The porches are brick-built, each with a south-facing entrance flanked by small-paned south windows; both have shallow pitched tiled roofs. The eastern porch was altered by the current owners to form a secure pigeon loft. It has a part-glazed outer door, with a vertically-boarded lower panel, flanked by a four-paned window. The inner glazed partition and part-glazed door which separate the porch from the glasshouse have chamfered frames and panels, and re-uses components from elsewhere. A doorway in the eastern garden wall opens from the porch and has a plank door with moulded muntins. The central porch, which is excluded from the listing, has been considerably repaired in the post-war period; the spur walls have concrete lintels and the entrance cill has been rebuilt, the window and the floor have been replaced; the door is missing.
INTERIOR: the roof is ventilated by unusual hinged lights linked to a horizontal bar and manipulated by means of long, curved, slotted iron stays which are attached to pegs in the rear wall.

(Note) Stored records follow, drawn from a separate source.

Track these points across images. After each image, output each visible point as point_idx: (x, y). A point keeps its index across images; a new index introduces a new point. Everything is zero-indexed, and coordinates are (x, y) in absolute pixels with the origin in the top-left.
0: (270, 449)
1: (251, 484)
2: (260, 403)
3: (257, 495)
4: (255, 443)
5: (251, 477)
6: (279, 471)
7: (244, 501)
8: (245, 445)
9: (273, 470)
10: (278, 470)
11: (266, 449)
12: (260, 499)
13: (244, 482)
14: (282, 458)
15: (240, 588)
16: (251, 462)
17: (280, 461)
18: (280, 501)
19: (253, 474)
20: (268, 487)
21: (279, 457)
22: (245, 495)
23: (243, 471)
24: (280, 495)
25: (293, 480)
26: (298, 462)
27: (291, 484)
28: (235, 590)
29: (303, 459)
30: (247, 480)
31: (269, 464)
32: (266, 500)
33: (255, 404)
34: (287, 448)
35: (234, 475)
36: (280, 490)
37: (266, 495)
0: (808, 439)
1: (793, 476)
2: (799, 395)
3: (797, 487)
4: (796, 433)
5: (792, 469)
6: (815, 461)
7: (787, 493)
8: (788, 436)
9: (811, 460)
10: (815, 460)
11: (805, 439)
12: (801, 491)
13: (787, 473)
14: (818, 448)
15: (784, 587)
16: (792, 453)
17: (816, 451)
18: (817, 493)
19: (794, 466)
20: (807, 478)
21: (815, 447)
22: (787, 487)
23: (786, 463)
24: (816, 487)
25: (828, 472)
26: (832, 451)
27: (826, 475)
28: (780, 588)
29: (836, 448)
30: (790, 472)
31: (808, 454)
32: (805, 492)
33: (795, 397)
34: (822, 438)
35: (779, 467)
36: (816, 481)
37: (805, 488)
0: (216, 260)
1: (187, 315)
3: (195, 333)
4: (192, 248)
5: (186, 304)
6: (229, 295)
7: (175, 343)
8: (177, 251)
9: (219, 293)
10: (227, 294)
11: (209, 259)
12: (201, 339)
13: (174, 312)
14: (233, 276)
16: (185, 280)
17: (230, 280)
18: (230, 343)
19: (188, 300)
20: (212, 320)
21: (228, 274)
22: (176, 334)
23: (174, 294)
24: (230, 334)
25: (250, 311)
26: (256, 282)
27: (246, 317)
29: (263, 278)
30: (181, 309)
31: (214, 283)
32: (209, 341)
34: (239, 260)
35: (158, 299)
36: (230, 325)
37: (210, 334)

Horizontal wires for supporting the fruit trees are attached to the rear wall. The floor surface of most of the central path is largely covered but where it is visible, adjacent the central porch, it is of loose concrete. There is a shallow bed at ground level at the base of the rear wall, with an edging of scalloped tiles, some of which have been inserted by the current owners. Accumulated earth and debris obscures any evidence of a bed against the front wall, particularly where benches have been added to the central and western sections. Iron heating pipes run the length of the central section behind the front wall. A narrow bore watering system was added by the current owners.
In December 2010 five fruit labels were noted, attached the rear wall: 1904 Barrington; 1904 Palmerston (Lord or Lady Palmerston); 1904 Sea Eagle; 1904 Hale’s Early; 1904 White New. By April 2011 only three of these were visible, to the east and west of the central entrance; the reminder may be hidden beneath foliage.